**Problem details**
Exact copies of the lines below are the goal; any images in them are dropped.
== Listed entries ==
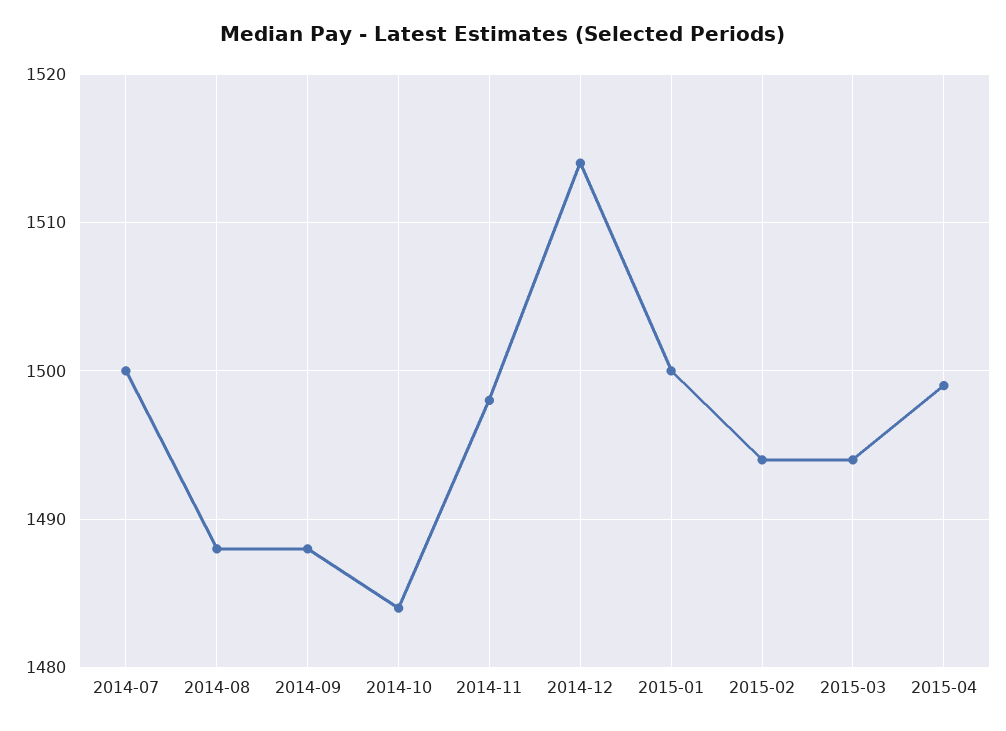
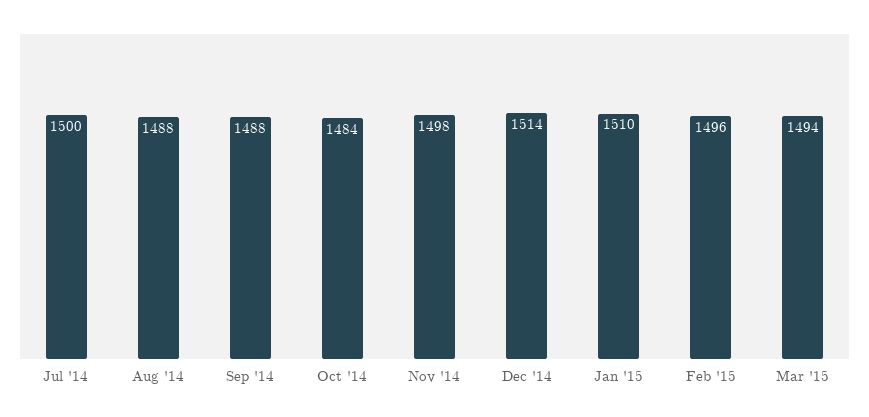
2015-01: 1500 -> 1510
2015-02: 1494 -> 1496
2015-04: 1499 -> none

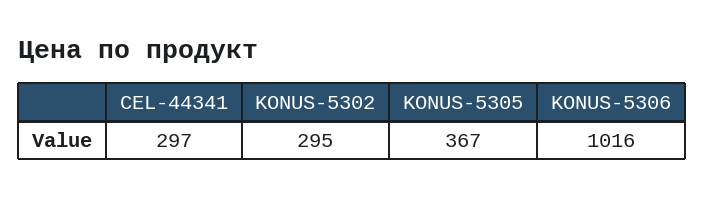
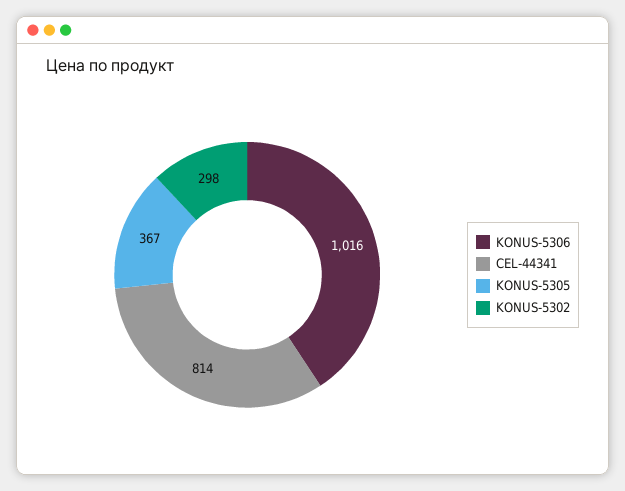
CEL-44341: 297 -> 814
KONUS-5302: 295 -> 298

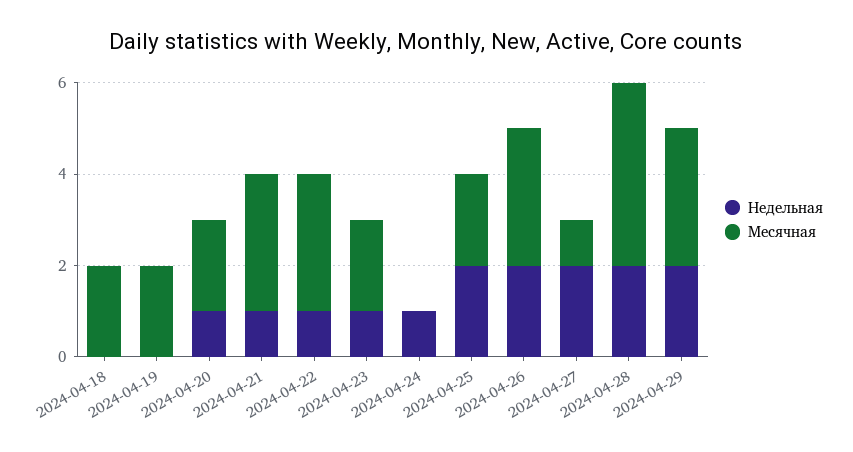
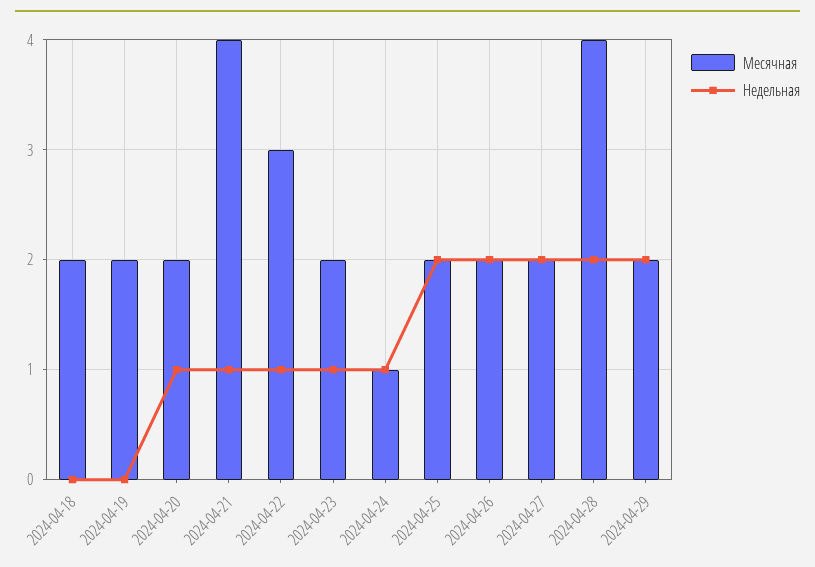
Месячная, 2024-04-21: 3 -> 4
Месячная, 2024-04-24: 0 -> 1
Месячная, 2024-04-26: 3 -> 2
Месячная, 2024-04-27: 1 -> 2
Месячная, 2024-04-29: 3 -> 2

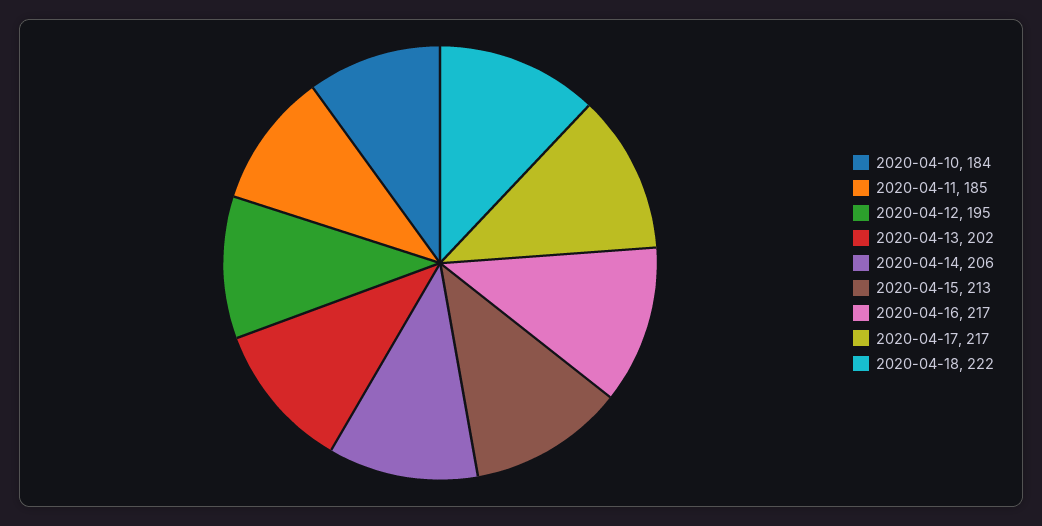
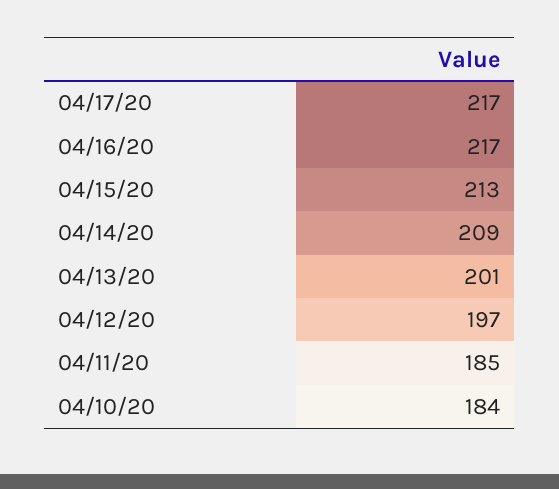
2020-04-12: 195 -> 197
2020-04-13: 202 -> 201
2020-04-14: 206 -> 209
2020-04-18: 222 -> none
===
**Finished task**
2015-01: 1500 -> 1510
2015-02: 1494 -> 1496
2015-04: 1499 -> none

CEL-44341: 297 -> 814
KONUS-5302: 295 -> 298

Месячная, 2024-04-21: 3 -> 4
Месячная, 2024-04-24: 0 -> 1
Месячная, 2024-04-26: 3 -> 2
Месячная, 2024-04-27: 1 -> 2
Месячная, 2024-04-29: 3 -> 2

2020-04-12: 195 -> 197
2020-04-13: 202 -> 201
2020-04-14: 206 -> 209
2020-04-18: 222 -> none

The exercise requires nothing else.